Und nicht zuletzt bedeutet ein deutscher Alleingang kulturell einen historischen Rückfall in Zustände, die sich niemand ernsthaft wünschen kann. Auch um den sozialen Frieden müssten wir uns Sorgen machen.

Der Euro ist mehr als nur ein Zahlungsmittel.

Hinter ihm steht eine Gemeinschaft von Staaten, die noch dabei ist zusammen zu wachsen. Möglicherweise ist die Einführung des Euro zu früh erfolgt. Die Entwicklung in den einzelnen Ländern und Regionen Europas verlief und verläuft ungleichmäßig. Das kann auf einem so heterogenen Kontinent nicht anders sein. Die Produktivität, die Innovationskraft und die innere Struktur verlangen ein hohes Maß an Solidarität. Dazu muss man sich auch von nationalen Egoismen verabschieden. Dieser Prozess dauert wesentlich länger, als viele geglaubt haben. Aber noch vor einer Generation war er nicht einmal überhaupt für denkbar gehalten worden.

Der Ruf nach der D-Mark ist nicht nur unrealistisch.

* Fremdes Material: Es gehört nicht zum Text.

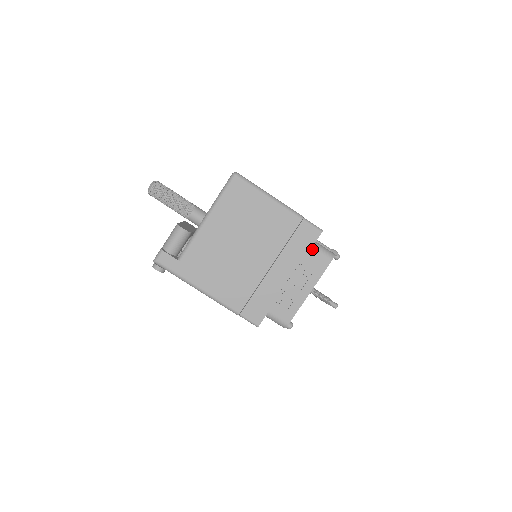
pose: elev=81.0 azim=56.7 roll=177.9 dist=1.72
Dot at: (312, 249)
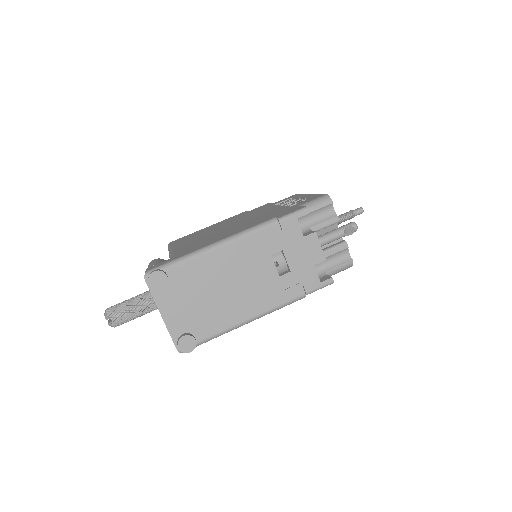
Dot at: (274, 203)
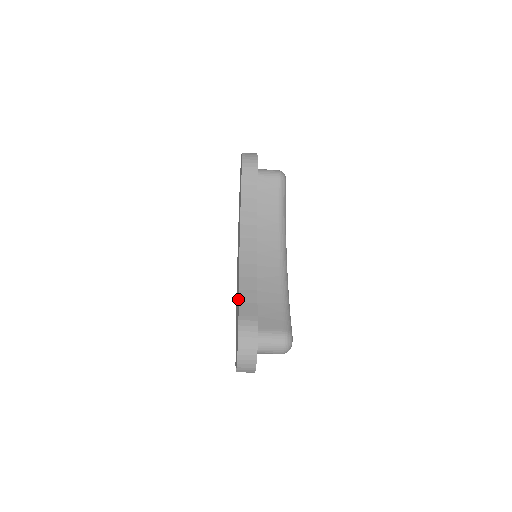
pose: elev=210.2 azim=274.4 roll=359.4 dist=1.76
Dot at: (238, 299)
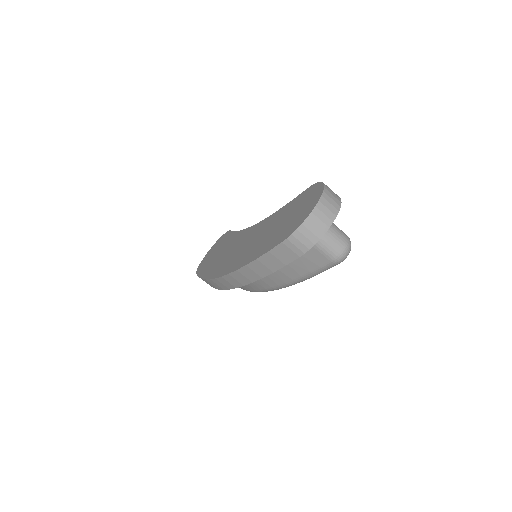
Dot at: (288, 204)
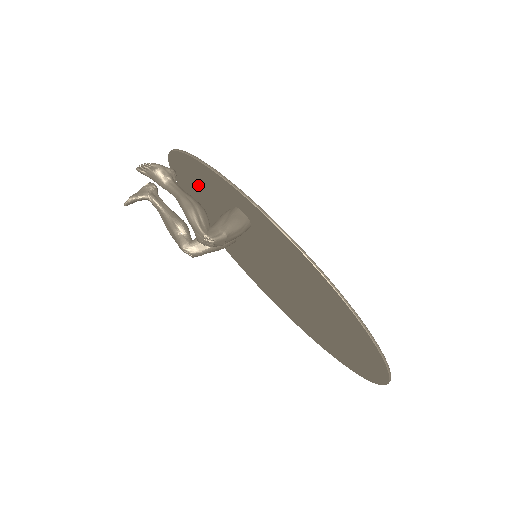
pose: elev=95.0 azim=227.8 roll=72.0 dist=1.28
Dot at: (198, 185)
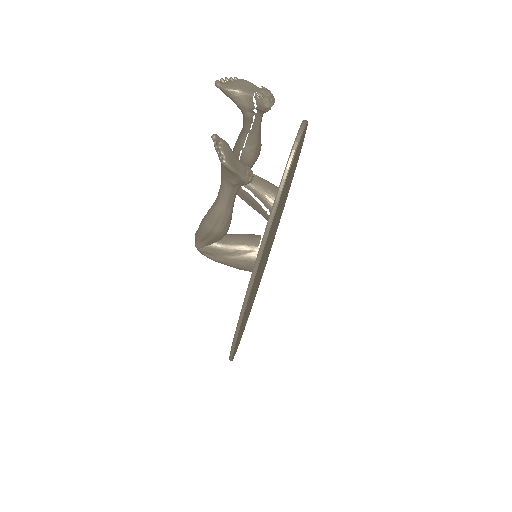
Dot at: occluded
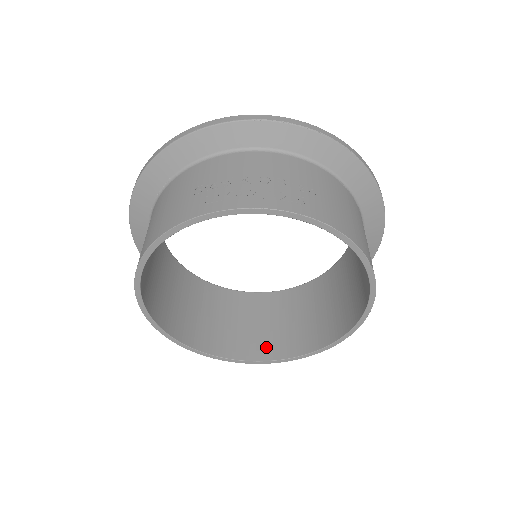
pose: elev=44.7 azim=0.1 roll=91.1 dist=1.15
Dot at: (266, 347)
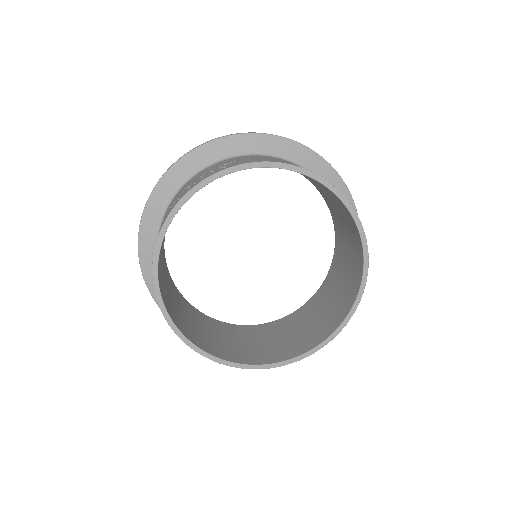
Dot at: (326, 327)
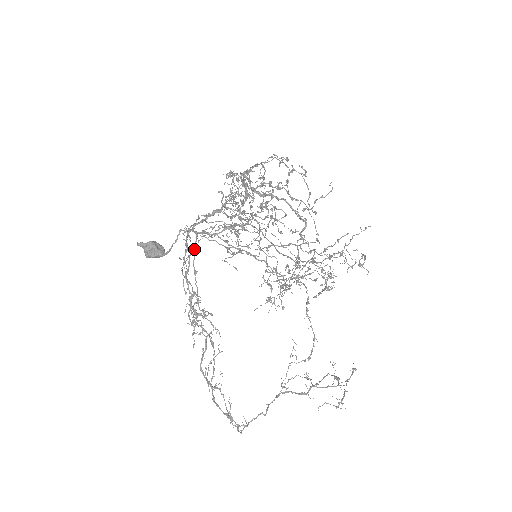
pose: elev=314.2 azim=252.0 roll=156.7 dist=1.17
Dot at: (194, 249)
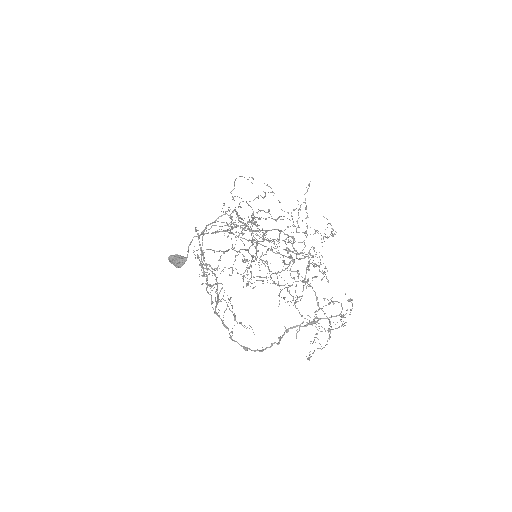
Dot at: occluded
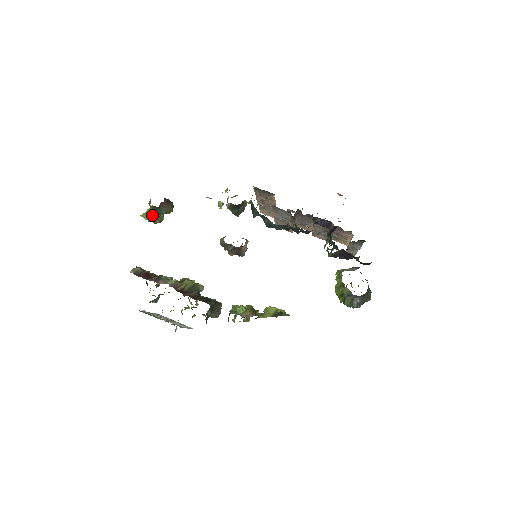
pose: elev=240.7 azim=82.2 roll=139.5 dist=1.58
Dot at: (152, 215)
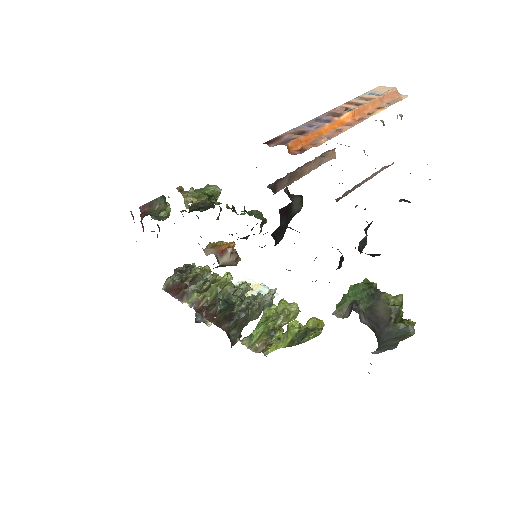
Dot at: (154, 216)
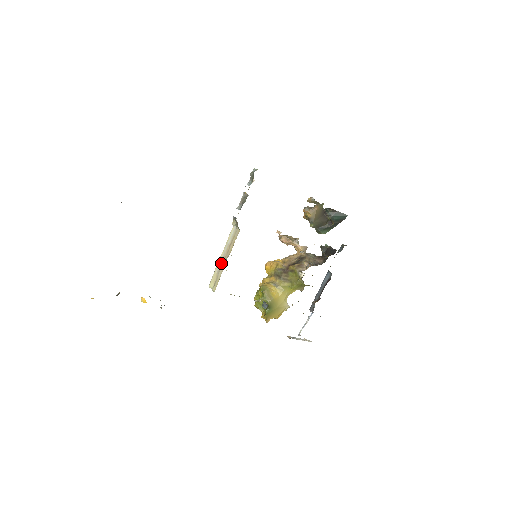
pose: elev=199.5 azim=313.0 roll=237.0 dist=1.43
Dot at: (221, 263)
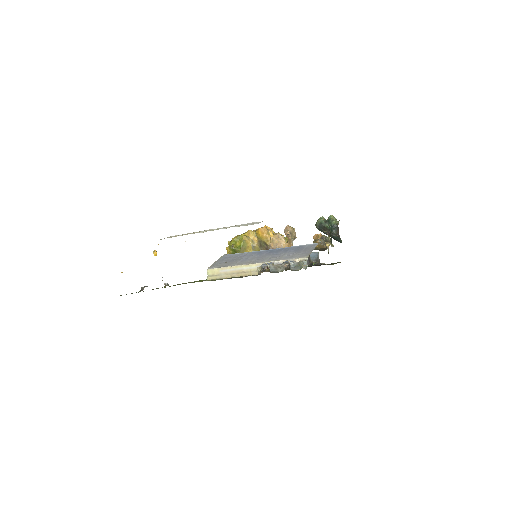
Dot at: (228, 272)
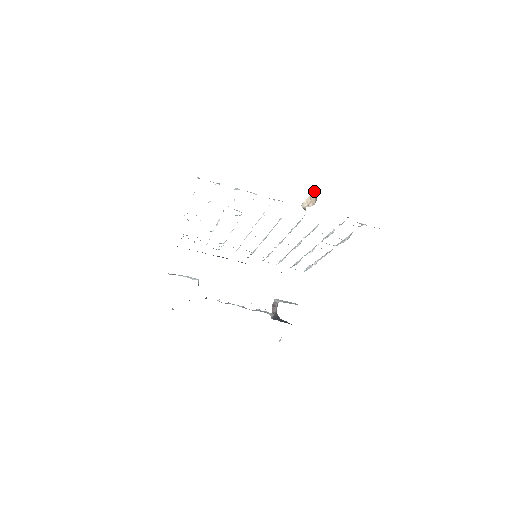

Er hilft weder uns in Deutschland noch unseren Nachbarn.

„Der Abschied von der D-Mark war ein Abschied für immer. Wenn Deutschland die Währungsunion verlässt, stürzt Europa ins Chaos – und die deutsche Wirtschaft kippt in die nächste Rezession.“ (Focus-Online am 19.05.2010) Die Deutsche Mark ist Geschichte.